Joint position lists

===============

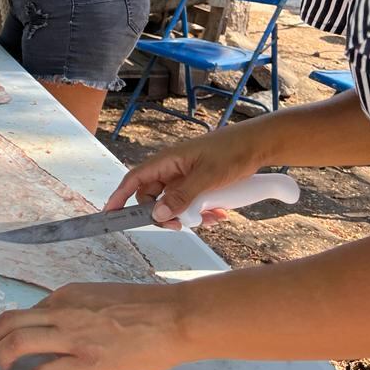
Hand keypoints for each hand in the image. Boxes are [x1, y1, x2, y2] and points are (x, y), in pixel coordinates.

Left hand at [0, 282, 188, 369]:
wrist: (172, 318)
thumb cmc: (146, 308)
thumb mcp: (100, 295)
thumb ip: (76, 306)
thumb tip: (60, 320)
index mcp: (67, 295)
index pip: (29, 310)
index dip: (18, 326)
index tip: (15, 336)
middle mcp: (62, 312)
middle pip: (9, 322)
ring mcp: (72, 338)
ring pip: (17, 343)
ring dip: (1, 356)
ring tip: (1, 366)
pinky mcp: (85, 364)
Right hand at [105, 122, 265, 227]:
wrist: (259, 145)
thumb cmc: (232, 152)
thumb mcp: (207, 177)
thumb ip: (181, 196)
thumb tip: (157, 214)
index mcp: (166, 161)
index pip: (134, 180)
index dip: (119, 196)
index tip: (109, 214)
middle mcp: (172, 169)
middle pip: (153, 197)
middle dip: (163, 214)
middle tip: (180, 225)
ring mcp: (185, 177)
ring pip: (173, 203)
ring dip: (187, 215)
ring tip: (211, 218)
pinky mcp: (198, 183)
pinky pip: (191, 202)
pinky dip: (201, 212)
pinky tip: (219, 214)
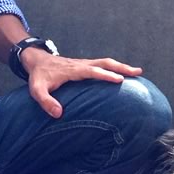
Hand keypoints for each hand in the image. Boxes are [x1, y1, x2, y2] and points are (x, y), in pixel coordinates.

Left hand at [23, 52, 142, 117]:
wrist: (36, 60)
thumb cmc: (38, 76)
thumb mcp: (36, 90)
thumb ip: (45, 101)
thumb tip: (58, 114)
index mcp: (73, 70)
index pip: (93, 71)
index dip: (106, 75)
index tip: (120, 80)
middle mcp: (81, 64)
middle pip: (105, 62)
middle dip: (122, 67)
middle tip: (138, 72)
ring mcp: (84, 63)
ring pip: (106, 62)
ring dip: (121, 66)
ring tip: (137, 72)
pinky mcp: (84, 65)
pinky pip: (102, 65)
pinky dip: (114, 67)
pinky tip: (122, 73)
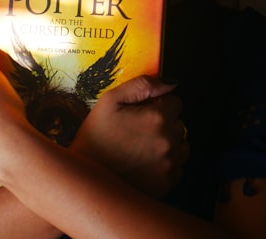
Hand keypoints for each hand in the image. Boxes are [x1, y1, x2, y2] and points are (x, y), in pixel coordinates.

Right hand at [71, 75, 189, 196]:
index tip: (142, 114)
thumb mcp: (110, 101)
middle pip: (178, 124)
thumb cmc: (95, 138)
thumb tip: (170, 83)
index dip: (158, 105)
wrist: (84, 179)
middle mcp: (167, 142)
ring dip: (168, 144)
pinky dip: (166, 164)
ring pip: (181, 146)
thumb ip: (142, 85)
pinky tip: (145, 163)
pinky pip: (177, 168)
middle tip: (138, 132)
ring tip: (142, 148)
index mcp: (157, 118)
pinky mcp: (166, 184)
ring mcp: (168, 164)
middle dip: (163, 124)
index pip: (175, 102)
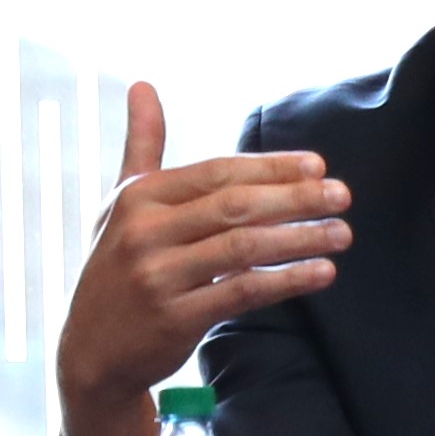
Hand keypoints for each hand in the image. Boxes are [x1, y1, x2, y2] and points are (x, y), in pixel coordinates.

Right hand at [51, 81, 348, 435]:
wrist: (91, 352)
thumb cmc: (115, 268)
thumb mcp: (120, 203)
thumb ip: (142, 145)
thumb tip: (142, 83)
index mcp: (139, 198)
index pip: (217, 173)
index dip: (271, 167)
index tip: (318, 165)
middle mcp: (145, 232)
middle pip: (235, 206)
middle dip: (296, 198)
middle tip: (343, 195)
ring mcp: (158, 276)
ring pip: (243, 248)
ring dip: (301, 238)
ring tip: (342, 234)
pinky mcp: (175, 318)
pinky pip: (242, 292)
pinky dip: (286, 280)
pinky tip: (321, 272)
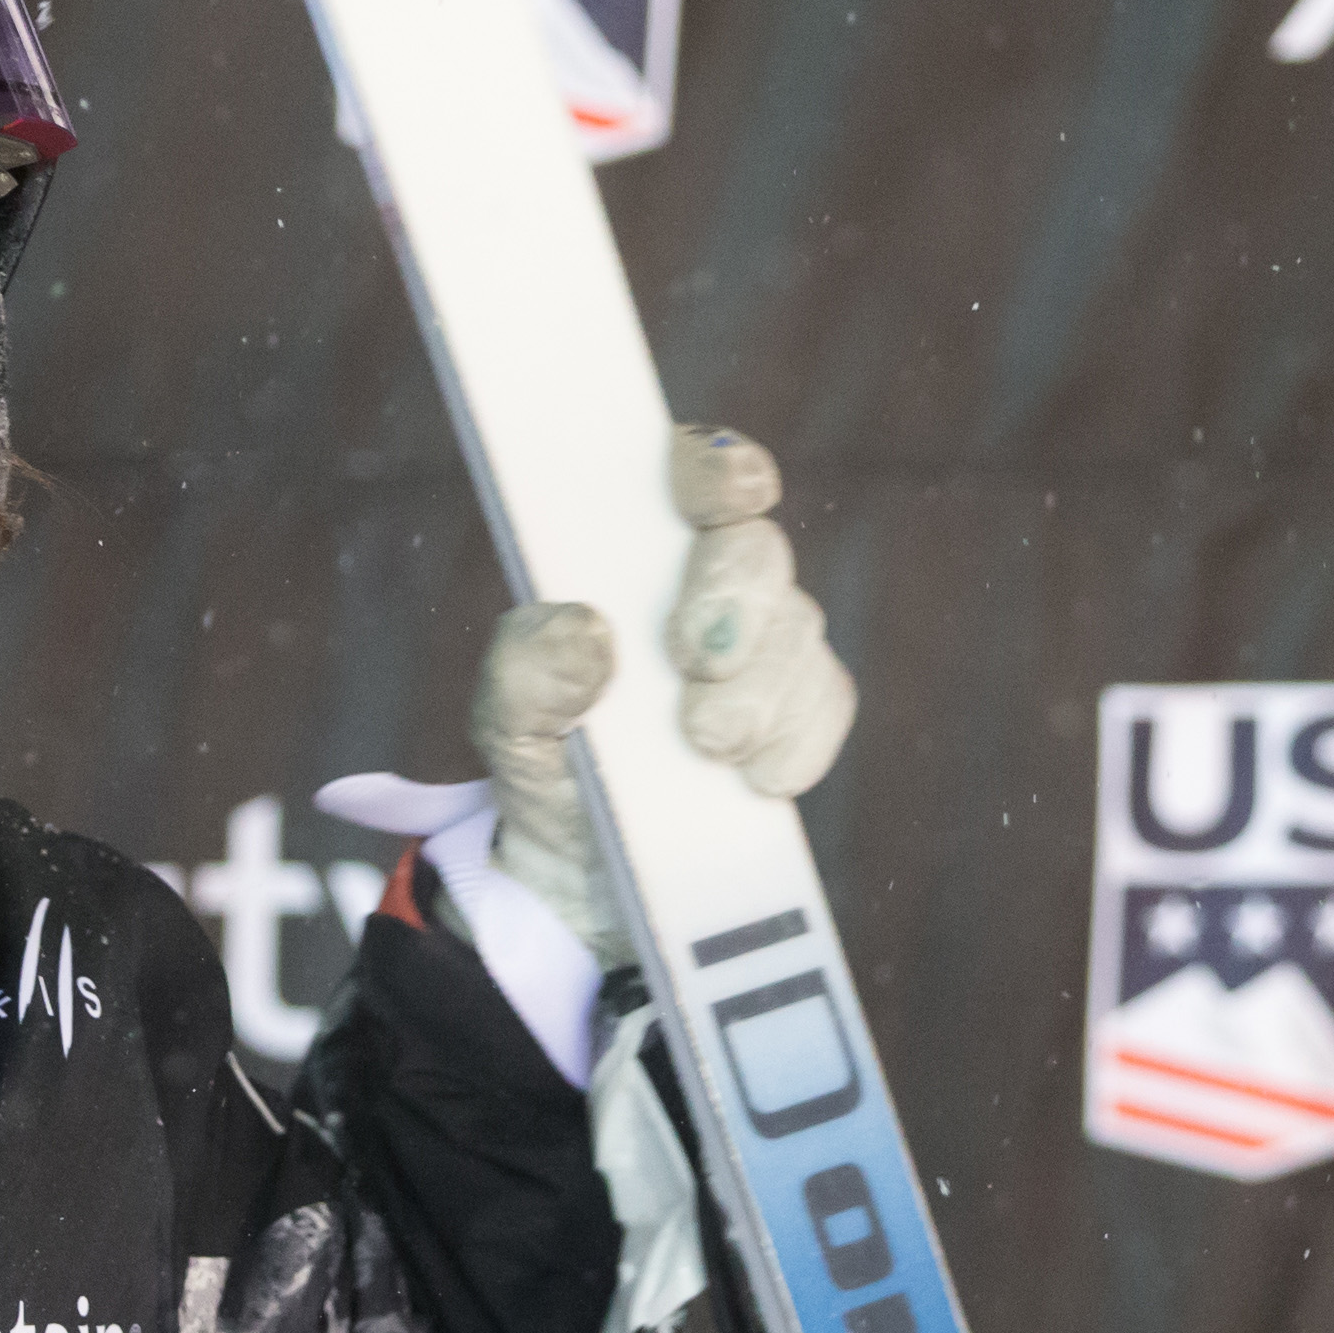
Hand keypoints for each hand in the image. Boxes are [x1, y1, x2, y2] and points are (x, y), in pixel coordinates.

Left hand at [475, 425, 858, 964]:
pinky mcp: (803, 710)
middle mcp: (712, 580)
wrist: (589, 867)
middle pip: (756, 550)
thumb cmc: (547, 758)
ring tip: (704, 748)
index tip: (721, 491)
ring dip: (757, 691)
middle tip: (694, 665)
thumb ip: (526, 670)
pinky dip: (794, 740)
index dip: (720, 465)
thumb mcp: (508, 721)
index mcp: (638, 549)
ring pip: (798, 630)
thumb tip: (586, 630)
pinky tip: (751, 776)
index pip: (697, 472)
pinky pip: (826, 701)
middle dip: (734, 605)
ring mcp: (769, 644)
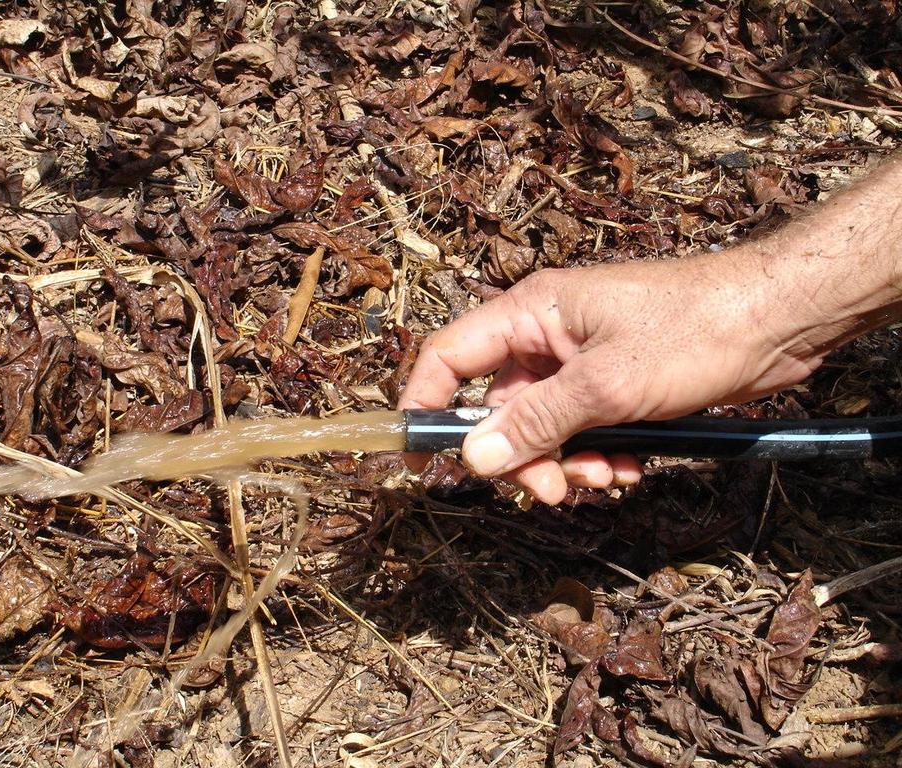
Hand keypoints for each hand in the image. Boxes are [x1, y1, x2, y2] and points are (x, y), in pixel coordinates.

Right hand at [398, 253, 819, 503]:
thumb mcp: (608, 384)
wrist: (778, 320)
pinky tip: (631, 467)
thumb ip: (537, 421)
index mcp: (532, 313)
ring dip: (566, 461)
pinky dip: (598, 455)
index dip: (426, 404)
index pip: (450, 356)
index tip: (419, 459)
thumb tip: (474, 457)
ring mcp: (582, 361)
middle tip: (551, 490)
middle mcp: (548, 336)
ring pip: (544, 426)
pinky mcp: (615, 383)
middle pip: (500, 406)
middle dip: (522, 454)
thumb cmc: (694, 330)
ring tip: (608, 477)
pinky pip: (582, 429)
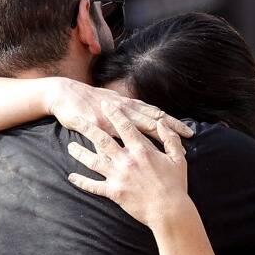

===============

Instructions for the task
Nothing but the lines from the one containing "pinky dip: (794, 740)" through the last line of the records above should appear, each repeated exactly, with no pictures.

Result for this task
pinky dip: (794, 740)
index dip: (720, 465)
thumb mcp: (508, 721)
index mcp: (638, 549)
ring pip: (798, 630)
thumb tip: (586, 630)
pinky tip: (751, 776)
index pip: (697, 472)
pinky pip: (826, 701)
middle dip: (734, 605)
ring mcp: (769, 644)
Hand keypoints for each hand in the image. Boxes are [x1, y1, x2, y2] and points are (x, y), in pixel coordinates.

Right hand at [398, 253, 819, 503]:
thumb mcp: (608, 384)
wrist: (778, 320)
pinky tip: (631, 467)
thumb ip: (537, 421)
index mcp: (532, 313)
ring dip: (566, 461)
pinky dip: (598, 455)
index dip: (426, 404)
index pip: (450, 356)
index tip: (419, 459)
thumb tip: (474, 457)
ring mcp: (582, 361)
middle tip: (551, 490)
middle mcp: (548, 336)
ring pip: (544, 426)
pinky mcp: (615, 383)
middle pip: (500, 406)
middle dip: (522, 454)
thumb cmc: (694, 330)
ring tip: (608, 477)
pinky pip: (582, 429)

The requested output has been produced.